As the end of Prohibition approaches, the global economy is worsening. People need hope, as well as jobs, but they've often had to settle for a drink. When alcohol becomes legal, then what? While the world is changing, Joe has always believed people don't really change. Yet, he and Graciela have already started to live by day, "where the swells lived." How do good works follow bad money?

Questions such as this one arise from Lehane's examination of faith, love, redemption, and revenge, and the role luck and fate play in human destiny. Early on, Joe tells his father that there are no rules but the ones a man makes for himself. Joe is a fascinating character due to his evolving interpretation of events, assessments of people, and understanding of himself over a decade. Clear prose and depth of characterization are Lehane trademarks, and following Joe is a treat. Unlike others who stayed on top in the rackets, Joe isn't known for having amputated his conscience. He's the kind of mobster who hopes he won't have to kill his best friend, but that's not to say he won't; he simply won't do it for reasons of greed. Joe's father Thomas Coughlin, Maso Pescatore, and best friend Dion Bartolo also develop; however, there's something unknowable about the book's three beautiful women. Perhaps it's because Joe doesn't really understand them, even though he realizes why the nuns rail against the sins of lust and covetousness, which can "possess you surer than a cancer," and "kill you twice as quick." I found the idealistic Graciela less interesting than the two more complex women: enigmatic Loretta Figgis, beautiful daughter of Ybor's Chief of Police Irving Figgis, and the inscrutable Emma Gould, behind whose pale eyes "lay something cold and caged . . . in a way that demanded nothing come in."

The tone and pace change from noirish suspense to a slower ending, suitable for its tropical location, but a little languid and mushy for my taste.
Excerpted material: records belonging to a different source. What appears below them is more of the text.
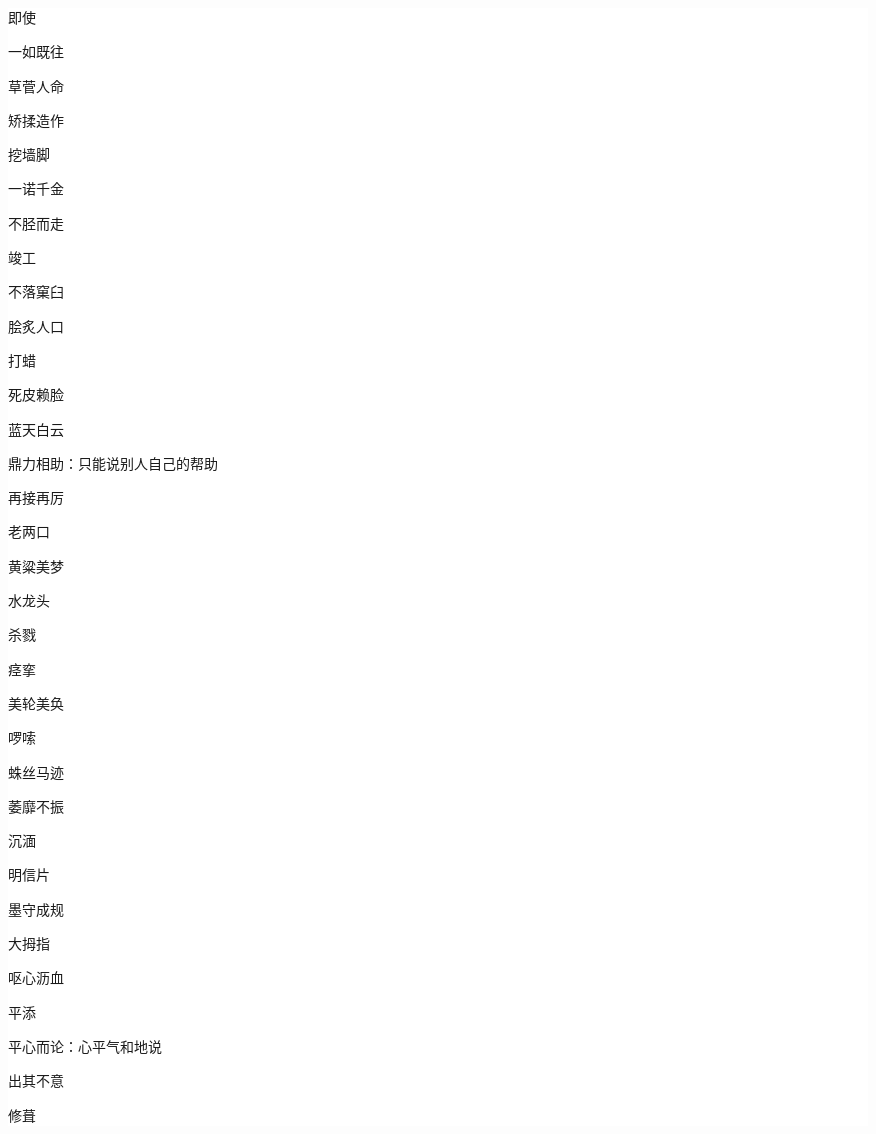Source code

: 即使

一如既往

草菅人命

矫揉造作

挖墙脚

一诺千金

不胫而走

竣工

不落窠臼

脍炙人口

打蜡

死皮赖脸

蓝天白云

鼎力相助：只能说别人自己的帮助

再接再厉

老两口

黄粱美梦

水龙头

杀戮

痉挛

美轮美奂

啰嗦

蛛丝马迹

萎靡不振

沉湎

明信片

墨守成规

大拇指

呕心沥血

平添

平心而论：心平气和地说

出其不意

修葺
No matter, Dennis Lehane has written a gangster novel, captivating for its characters and philosophical questions and moving in its bittersweetness, vividly set during Prohibition. The Coughlins aren't a Mafia family like the Corleones, but one can hope to see them vault from book pages onto the movie screen. I've heard that director Ben Affleck is interested. I've also heard that Lehane may make these two books into a trilogy, and my pulse does a rumba thinking about this.

Note: Dennis Lehane's Live by Night was published earlier this month by Morrow/HarperCollins. It isn't necessary to read The Given Day first, but a reader loses by not doing so. Now is the perfect time. The World Series is just around the corner, and baseball is one of The Given Day's pleasures. Be sure to close with Live by Night.